The final goal is to generate **realistic, protocol-consistent traffic features**, which can later be converted into raw packets (PCAP) by an external generator.
---
## 2. Available Datasets (Current State)
The dataset directory is:
```text
/Dev/diffusion/dataset/
```
It currently contains **two datasets**:
```text
dataset/
├── modbus_dataset/
└── hai/
```
### 2.1 Common Properties
Both datasets:
* Are already **preprocessed into CSV files**
* Contain **traffic-level features**, not raw PCAP
* Are suitable as **model input for diffusion-based generation**
* Represent **sequences of network events / flows**, not aggregated hourly statistics
No packet parsing is required at this stage.
---
### 2.2 Modbus Dataset
* Domain: **Modbus / industrial control traffic**
* Semantics:
* Explicit protocol meaning (request/response, function codes, registers)
* Strong logical and temporal constraints
* Feature types typically include:
* Continuous:
* inter-arrival time
* numeric register values
* payload length
* Discrete:
* function code
* direction (master → slave / slave → master)
* message type
This dataset aligns closely with the **target application domain** of the project.
---
### 2.3 HAI Dataset
* Domain: **ICS network traffic (broader, not Modbus-only)**
* Characteristics:
* Feature-extracted CSV format
* Contains both normal and abnormal behavior
* Less explicit protocol semantics compared to Modbus
* Often used for:
* Anomaly detection
* Security-oriented modeling
This dataset may be more suitable if the project emphasizes **security behavior patterns** rather than strict protocol logic.
---
## 3. Task 1: Dataset-Level Decision
The AI should first:
1. **Inspect both datasets**
* Compare feature schemas
* Identify:
* continuous vs discrete fields
* temporal resolution
* protocol specificity
2. **Decide which dataset is more appropriate** for this project, based on:
* Alignment with Modbus-style protocol semantics
* Suitability for diffusion-based generation
* Ability to support mixed continuous + discrete modeling
The decision should be **explicitly justified** (why one dataset is preferred over the other in this project context).
---
## 4. Modeling Goal
After selecting the dataset, the AI should design a **hybrid diffusion model** that:
* Operates on **feature-level traffic data**
* Generates **synthetic traffic feature sequences**
* Preserves:
* temporal patterns
* protocol-level consistency
* stochastic variability
The model does **not** generate raw packets directly.
---
## 5. Hybrid Diffusion Design Constraints
### 5.1 Feature Type Separation
The selected datasets features should be divided into two groups:
#### Continuous Features
Examples:
* inter-arrival time
* numeric values
* continuous statistics
**Modeling requirement**:
* Use **Gaussian diffusion (DDPM-style)**
* Forward process: add Gaussian noise
* Reverse process: predict noise with MSE (or L1) loss
---
#### Discrete Features
Examples:
* function code
* message type
* direction
* categorical flags
**Modeling requirement**:
* Use **mask-based discrete diffusion**
* Forward process: randomly replace tokens with `[MASK]`
* Reverse process: predict original token via classification
* Loss: cross-entropy (typically on masked positions only)
---
### 5.2 Unified Model Requirement
The AI should design a model that:
* Uses a **shared backbone** (e.g., UNet-like or temporal model)
* Has:
* one head for continuous noise prediction
* one head for discrete token prediction
* Trains with a **combined loss**:
```text
L = λ · L_continuous + (1 λ) · L_discrete
```
---
## 6. Output Expected from the AI's Reasoning
The AI should produce:
1. **Dataset selection result**
* Which dataset is chosen
* Why it is more suitable for this project
2. **Feature breakdown**
* Which columns are continuous
* Which columns are discrete
3. **Hybrid diffusion architecture**
* Input representation
* Forward noise strategy (continuous + discrete)

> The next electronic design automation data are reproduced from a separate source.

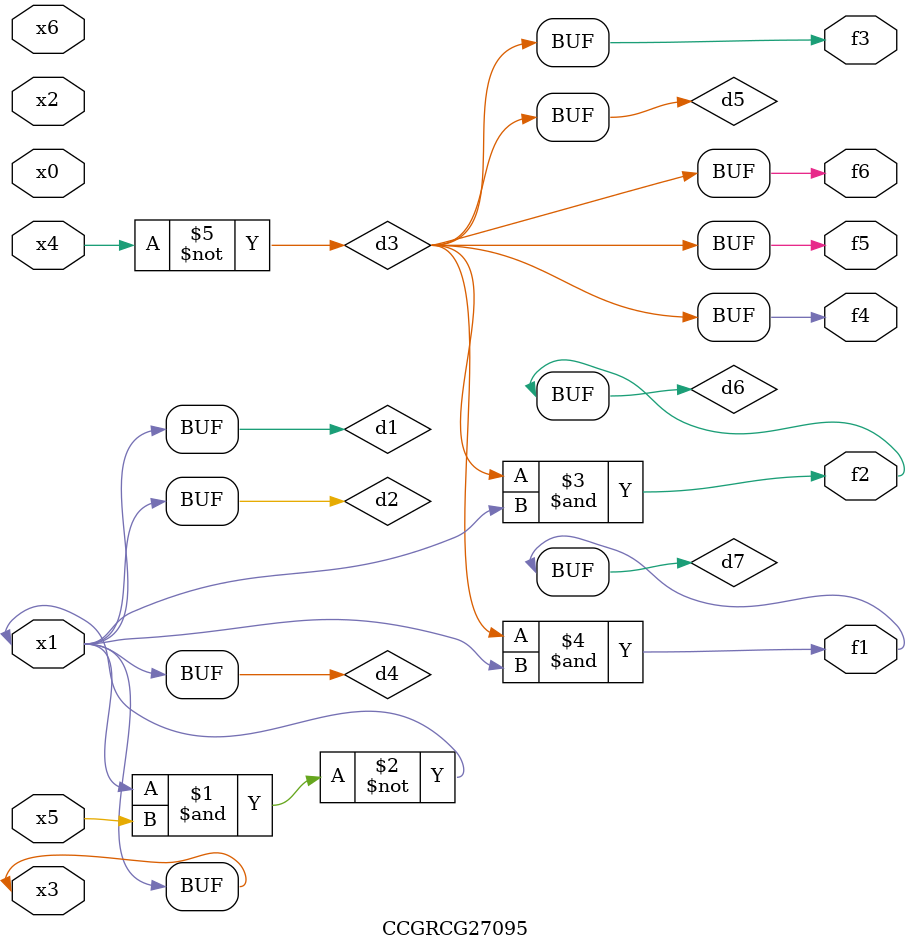
<source format=v>
module CCGRCG27095(
	input x0, x1, x2, x3, x4, x5, x6,
	output f1, f2, f3, f4, f5, f6
);

	wire d1, d2, d3, d4, d5, d6, d7;

	buf (d1, x1, x3);
	nand (d2, x1, x5);
	not (d3, x4);
	buf (d4, d1, d2);
	buf (d5, d3);
	and (d6, d3, d4);
	and (d7, d3, d4);
	assign f1 = d7;
	assign f2 = d6;
	assign f3 = d5;
	assign f4 = d5;
	assign f5 = d5;
	assign f6 = d5;
endmodule

</source>
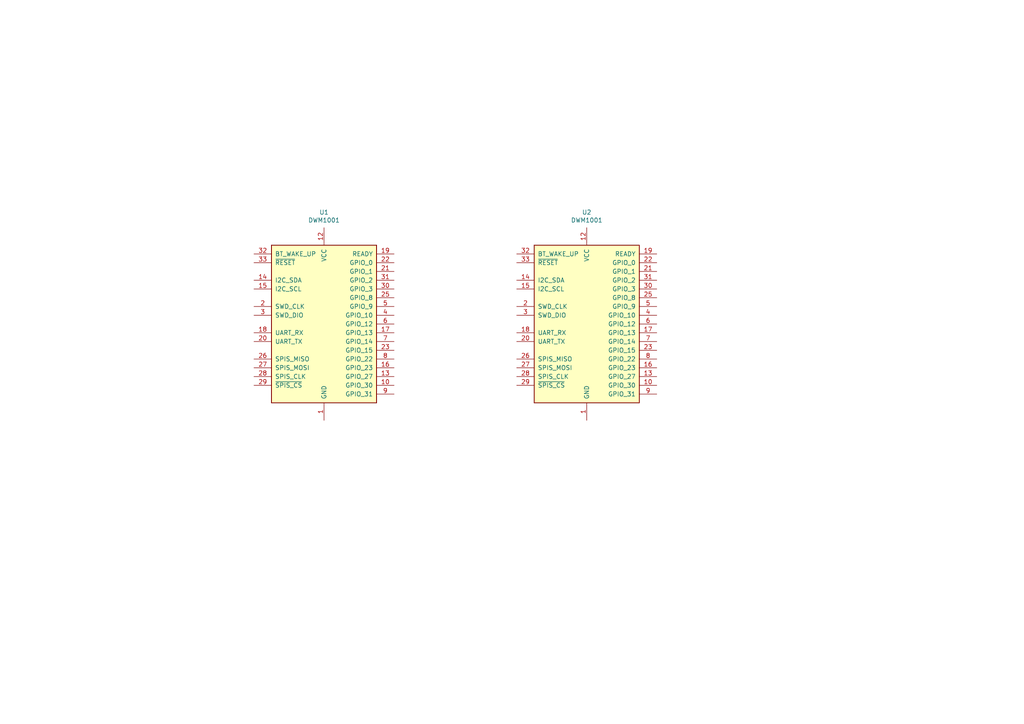
<source format=kicad_sch>
(kicad_sch (version 20200828) (generator eeschema)

  (page 1 1)

  (paper "A4")

  


  (symbol (lib_id "RF_Module:DWM1001") (at 93.98 93.98 0) (unit 1)
    (in_bom yes) (on_board yes)
    (uuid "81621610-5c87-425e-a5dc-469817f18241")
    (property "Reference" "U1" (id 0) (at 93.98 61.5758 0))
    (property "Value" "DWM1001" (id 1) (at 93.98 63.8745 0))
    (property "Footprint" "RF_Module:DecaWave_DWM1001" (id 2) (at 111.76 118.11 0)
      (effects (font (size 1.27 1.27)) hide)
    )
    (property "Datasheet" "https://www.decawave.com/sites/default/files/dwm1001_datasheet.pdf" (id 3) (at 116.84 114.3 0)
      (effects (font (size 1.27 1.27)) hide)
    )
  )

  (symbol (lib_id "RF_Module:DWM1001") (at 170.18 93.98 0) (unit 1)
    (in_bom yes) (on_board yes)
    (uuid "0cfc6724-237d-43b0-881b-872a4068456d")
    (property "Reference" "U2" (id 0) (at 170.18 61.5758 0))
    (property "Value" "DWM1001" (id 1) (at 170.18 63.8745 0))
    (property "Footprint" "RF_Module:DecaWave_DWM1001" (id 2) (at 187.96 118.11 0)
      (effects (font (size 1.27 1.27)) hide)
    )
    (property "Datasheet" "https://www.decawave.com/sites/default/files/dwm1001_datasheet.pdf" (id 3) (at 193.04 114.3 0)
      (effects (font (size 1.27 1.27)) hide)
    )
  )

  (symbol_instances
    (path "/81621610-5c87-425e-a5dc-469817f18241"
      (reference "U1") (unit 1) (value "DWM1001") (footprint "RF_Module:DecaWave_DWM1001")
    )
    (path "/0cfc6724-237d-43b0-881b-872a4068456d"
      (reference "U2") (unit 1) (value "DWM1001") (footprint "RF_Module:DecaWave_DWM1001")
    )
  )
)

</source>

* Reverse denoising objectives
4. **Training formulation**
* Loss definitions
* High-level training loop description
Implementation details can remain **high-level / pseudocode-level** unless explicitly requested later.
---
## 7. Non-Goals (Important)
* Do **not** design packet parsers
* Do **not** generate raw PCAP directly
* Do **not** assume image-style diffusion
* Do **not** treat all features as continuous
The focus is **feature-level hybrid diffusion modeling** under an ICS / Modbus context.